Data generator for MapR Data Platform
mvn clean compile assembly:single
This should give you /mapr-data-gen-1.0.jar
in your target
folder.
./bin/spark-submit --master yarn \
--class class com.github.anicolaspp.Generator \
mapr-data-gen-1.0.jar [OPTIONS]
Current options are:
usage: parquet-generator
-C,--compress <arg> <String> compression type, valid values are:
uncompressed, snappy, gzip,
lzo (default: uncompressed)
-f,--format <arg> <String> output format type (e.g., parquet, maprdb (default), etc.)
-o,--output <arg> <String> the output file name (default: /ParqGenOutput.parquet)

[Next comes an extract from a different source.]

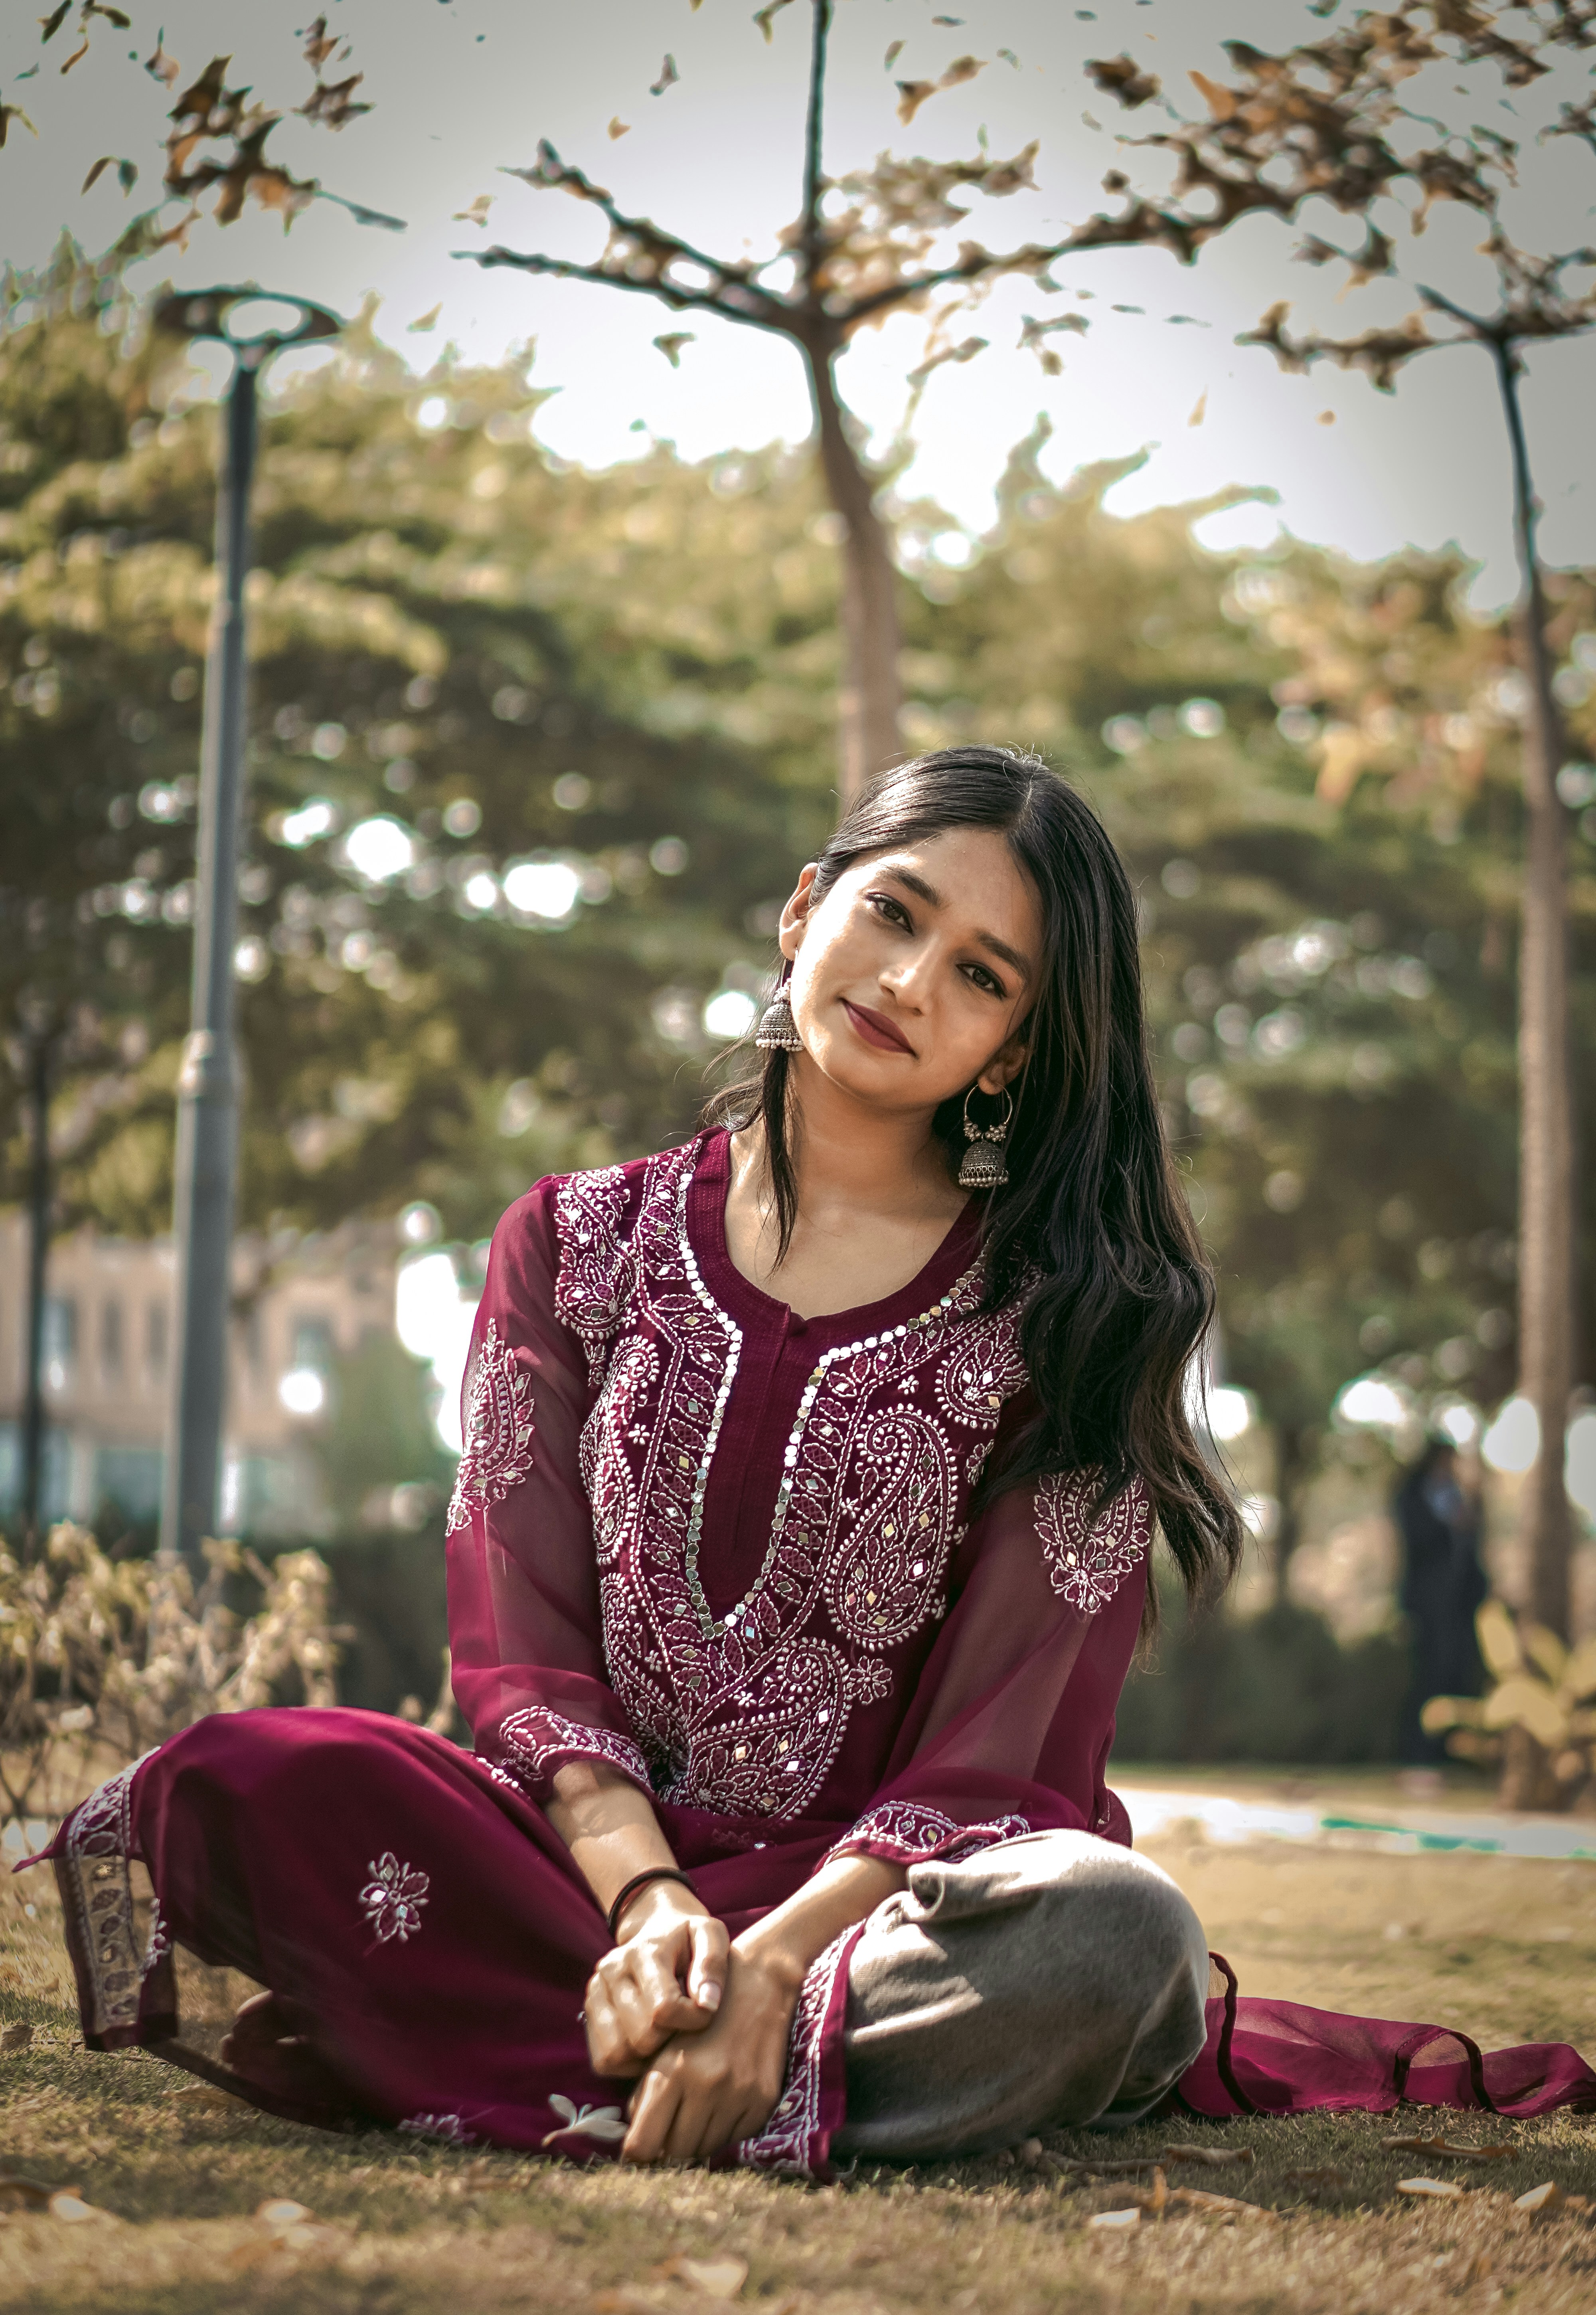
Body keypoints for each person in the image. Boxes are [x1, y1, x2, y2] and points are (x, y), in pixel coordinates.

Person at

-O,--options <arg> <str,str> key,value strings that will be passed to the data source of spark in
writing. E.g., for parquet you may want to re-consider parquet.block.size. The
default is 128MB (the HDFS block size).
-p,--partitions <arg> <int> number of output partitions (default: 1)

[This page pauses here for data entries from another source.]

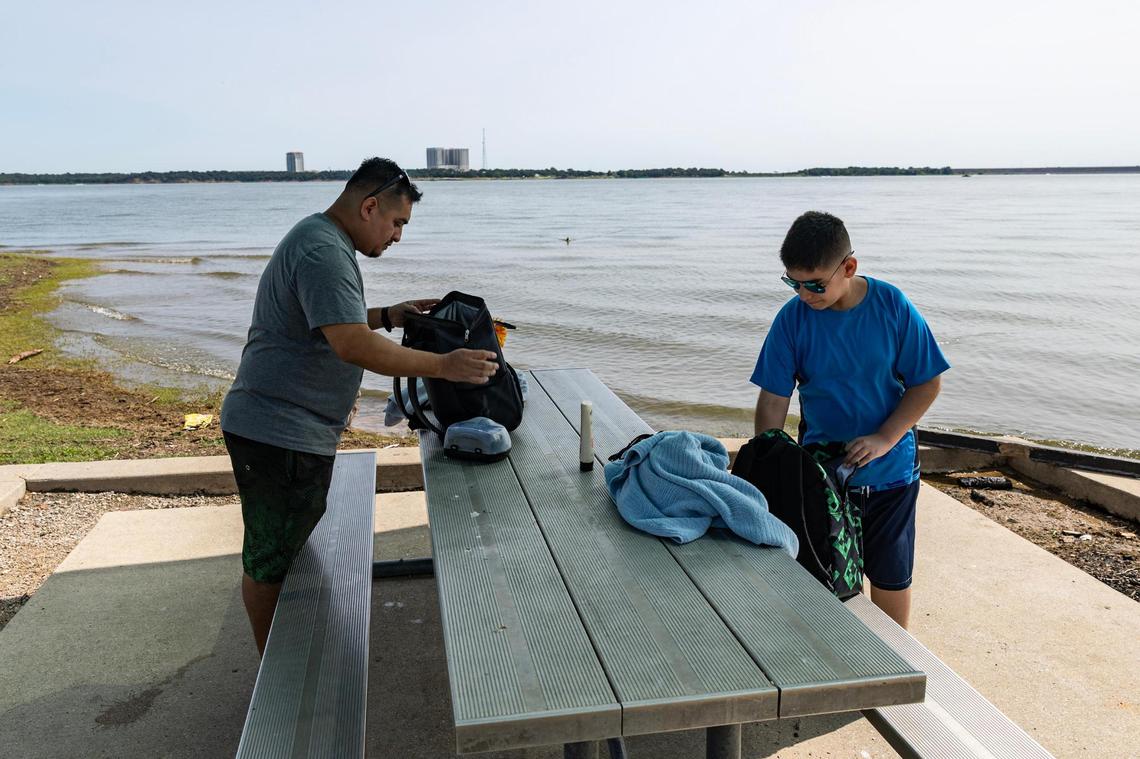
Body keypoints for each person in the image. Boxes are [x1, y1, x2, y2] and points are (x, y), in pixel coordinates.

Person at [220, 157, 499, 655]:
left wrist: (388, 315)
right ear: (369, 206)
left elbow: (328, 319)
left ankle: (288, 646)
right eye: (397, 223)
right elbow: (352, 345)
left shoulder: (320, 239)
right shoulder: (324, 251)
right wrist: (445, 366)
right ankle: (277, 674)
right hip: (277, 432)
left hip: (285, 429)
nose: (397, 237)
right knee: (268, 558)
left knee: (285, 542)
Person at [750, 211, 950, 629]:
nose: (805, 294)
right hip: (822, 478)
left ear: (849, 267)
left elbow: (927, 384)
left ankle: (895, 662)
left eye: (816, 284)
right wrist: (771, 462)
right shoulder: (793, 319)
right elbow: (773, 398)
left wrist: (884, 437)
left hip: (889, 472)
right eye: (794, 283)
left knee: (890, 576)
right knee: (825, 573)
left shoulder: (891, 305)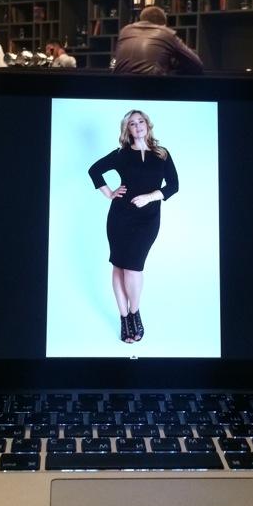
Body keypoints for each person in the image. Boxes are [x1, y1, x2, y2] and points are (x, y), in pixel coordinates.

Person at [88, 109, 179, 344]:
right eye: (132, 123)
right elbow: (94, 170)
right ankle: (124, 318)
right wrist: (109, 193)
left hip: (148, 219)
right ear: (127, 129)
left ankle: (135, 312)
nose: (137, 126)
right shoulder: (121, 154)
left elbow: (174, 185)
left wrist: (149, 197)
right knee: (119, 265)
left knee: (133, 267)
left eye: (140, 121)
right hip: (120, 216)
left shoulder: (162, 154)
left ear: (147, 124)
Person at [112, 5, 203, 75]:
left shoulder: (125, 31)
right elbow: (197, 64)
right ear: (163, 24)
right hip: (151, 88)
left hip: (118, 87)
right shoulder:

-r,--rows <arg> <long> total number of rows (default: 10)
-R,--rangeInt <arg> <int> maximum int value, value for any Int column will be generated between
[0,rangeInt), (default: 2147483647)
-s,--size <arg> <int> any variable payload size, string or payload in IntPayload (default: 100)

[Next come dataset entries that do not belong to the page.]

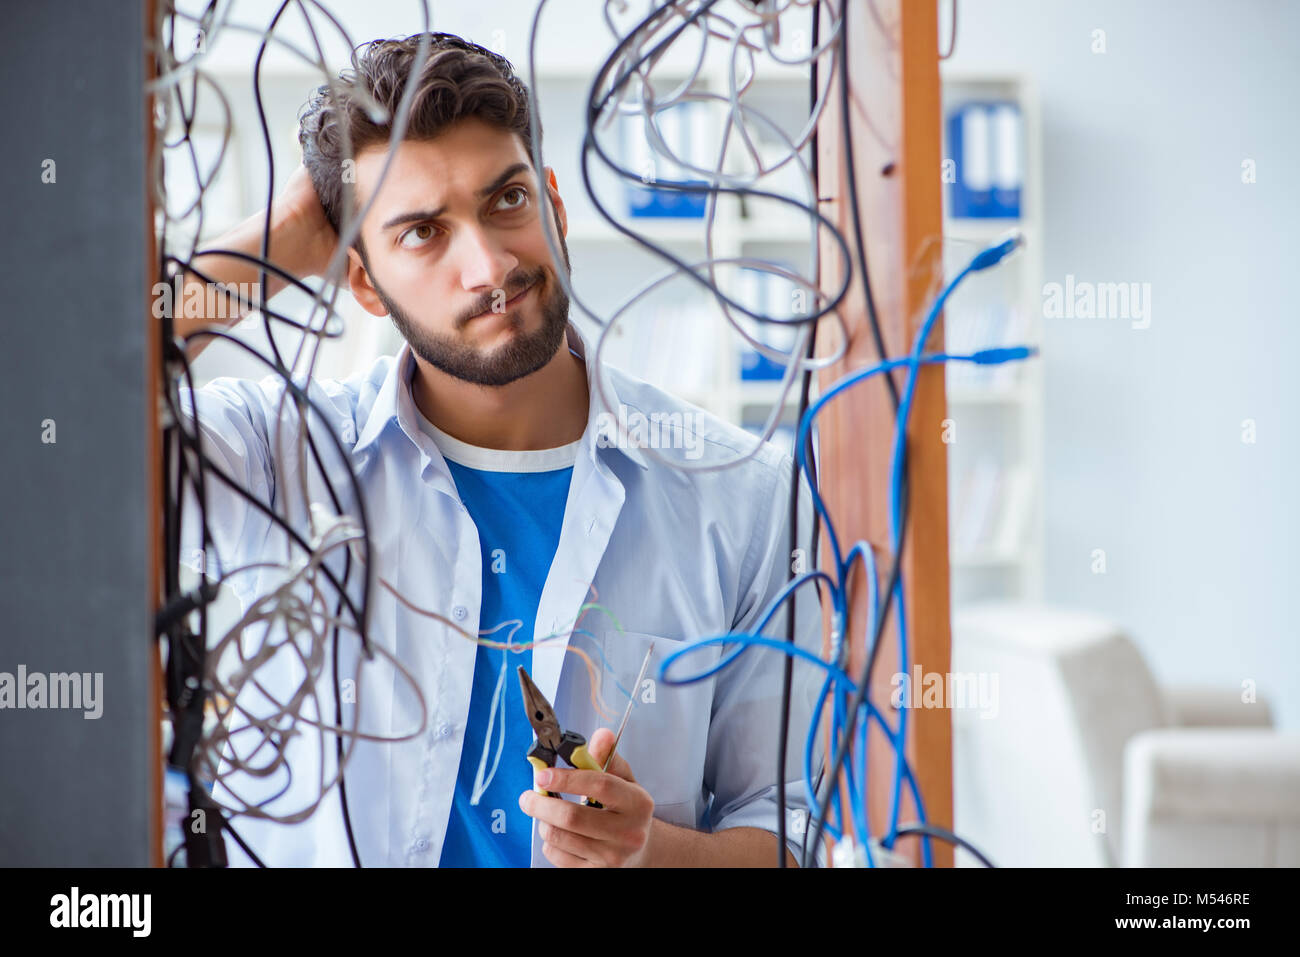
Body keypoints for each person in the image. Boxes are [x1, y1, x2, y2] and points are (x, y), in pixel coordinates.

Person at [175, 31, 822, 868]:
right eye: (420, 232)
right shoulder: (277, 453)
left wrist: (648, 850)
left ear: (552, 205)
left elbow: (796, 828)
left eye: (506, 201)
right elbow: (54, 406)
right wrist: (285, 239)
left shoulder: (743, 491)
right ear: (362, 280)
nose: (489, 264)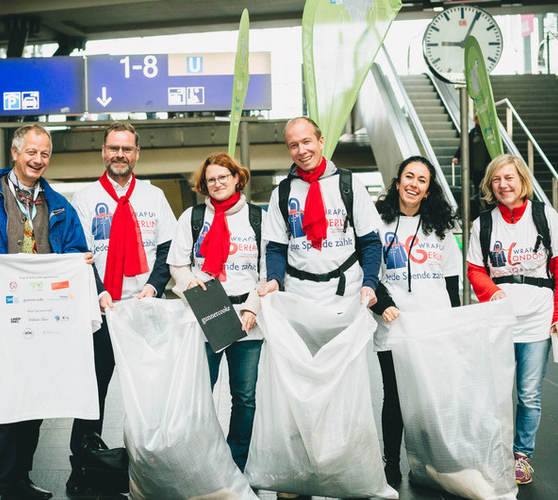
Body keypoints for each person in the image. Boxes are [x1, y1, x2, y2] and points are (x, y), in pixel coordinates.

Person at [0, 124, 90, 500]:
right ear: (14, 152)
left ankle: (20, 480)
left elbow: (74, 245)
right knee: (4, 404)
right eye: (32, 152)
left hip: (42, 322)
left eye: (45, 154)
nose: (38, 160)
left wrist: (79, 260)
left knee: (33, 402)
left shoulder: (57, 204)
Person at [258, 116, 383, 500]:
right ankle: (299, 471)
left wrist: (370, 284)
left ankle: (342, 466)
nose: (302, 150)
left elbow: (371, 241)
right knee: (297, 385)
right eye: (293, 145)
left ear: (321, 139)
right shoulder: (283, 192)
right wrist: (275, 280)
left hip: (343, 297)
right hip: (297, 299)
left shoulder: (348, 184)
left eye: (307, 141)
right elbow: (276, 246)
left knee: (343, 386)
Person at [65, 121, 176, 494]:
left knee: (145, 391)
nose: (120, 155)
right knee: (92, 391)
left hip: (142, 311)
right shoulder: (83, 198)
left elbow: (168, 248)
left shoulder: (153, 196)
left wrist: (154, 287)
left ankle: (144, 466)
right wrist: (97, 291)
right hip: (101, 310)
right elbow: (78, 254)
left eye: (127, 149)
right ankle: (81, 465)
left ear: (137, 154)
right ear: (103, 152)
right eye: (114, 148)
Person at [466, 154, 558, 486]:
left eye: (509, 178)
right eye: (497, 180)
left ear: (522, 180)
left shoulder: (545, 216)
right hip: (498, 320)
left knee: (529, 394)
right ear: (490, 185)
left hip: (537, 320)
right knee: (493, 392)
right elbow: (475, 270)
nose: (504, 185)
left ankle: (521, 456)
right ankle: (493, 453)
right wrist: (491, 292)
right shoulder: (482, 224)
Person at [167, 152, 264, 472]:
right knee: (199, 392)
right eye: (211, 179)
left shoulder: (257, 218)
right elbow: (177, 263)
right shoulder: (193, 218)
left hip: (248, 317)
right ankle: (202, 457)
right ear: (204, 185)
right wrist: (190, 283)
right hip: (207, 313)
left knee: (245, 397)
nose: (218, 183)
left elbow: (268, 270)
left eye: (224, 176)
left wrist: (253, 306)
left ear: (238, 178)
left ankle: (237, 462)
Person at [369, 156, 461, 485]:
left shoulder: (440, 226)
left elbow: (450, 281)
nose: (414, 184)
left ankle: (427, 463)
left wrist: (454, 322)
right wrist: (384, 306)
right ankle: (390, 464)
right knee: (394, 398)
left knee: (430, 397)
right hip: (394, 326)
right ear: (397, 183)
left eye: (422, 180)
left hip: (433, 325)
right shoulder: (377, 223)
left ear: (427, 190)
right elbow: (368, 274)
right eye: (409, 177)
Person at [451, 115, 492, 210]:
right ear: (475, 120)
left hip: (487, 167)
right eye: (478, 118)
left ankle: (488, 208)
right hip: (476, 168)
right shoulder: (472, 133)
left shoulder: (489, 132)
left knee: (487, 189)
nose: (480, 120)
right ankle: (479, 210)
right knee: (478, 189)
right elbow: (463, 146)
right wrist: (456, 156)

-S,--show <arg> <int> show <int> number of rows (default: 0, zero means do not show)
-t,--tasks <arg> <int> number of tasks to generate this data (default: 1)
An example run would be :
./bin/spark-submit --master yarn \
--class com.github.anicolaspp.Generator mapr-data-gen-1.0.jar \
-o /user/mapr/tables/test_gen -r 84 -s 42 -p 12 -f maprdb
This will create 984 ( = 12 * 84)
rows for case class Data
as
[String, Int, Array[Byte], Double, Float, Long, String]
with 42 bytes byte array and 42 chars String, and save this
as a MapR-DB table in /user/mapr/tables/test_gen
.
We can generate parquet data in the following way.
./bin/spark-submit --master yarn \
--class com.github.anicolaspp.Generator mapr-data-gen-1.0.jar \
-o /user/mapr/data/parquet -r 84 -s 42 -p 12 -f parquet
In this case the same data is generated and saved in /user/mapr/data/parquet
We can generate stream data in the following way.
./spark-submit --master yarn \
--deploy-mode client \
--num-executors 12 \
--executor-cores 2 \
--executor-memory 5G \
--class com.github.anicolaspp.Generator \
~/mapr-data-gen-1.0.jar -o /user/mapr/streams/random_data:t1 -r 1000000 -s 1024 -p 24 -f mapres -c 50 -t 20
- Notice that -o points to a MapR Stream and includes the topic (t1 in our case).
- We are generating 1000000 rows
- We use
-t 20
to indicate that we use 20 tasks to generate the data - We use
-p 24
to indicate that we use 24 partitions to write to the stream - We use
-c 50
to indicate that we use 50 threads on each partition to write to MapR-ES.
Finally, if we need to run the stream data generator for a period of time (we want to test a consumer while writing data) we can add -m
argument to indicate the time we want to run it (in minutes).
./spark-submit --master yarn \
--deploy-mode client \
--num-executors 12 \
--executor-cores 2 \
--executor-memory 5G \
--class com.github.anicolaspp.Generator \
~/mapr-data-gen-1.0.jar -o /user/mapr/streams/random_data:t1 -r 10000 -s 1024 -p 5 -f mapres -c 50 -t 100 -m 5
Notice the same arguments than before, but we have added -m 5
to indicate that we want to write the generated data during 5 minutes. The application will stop after that.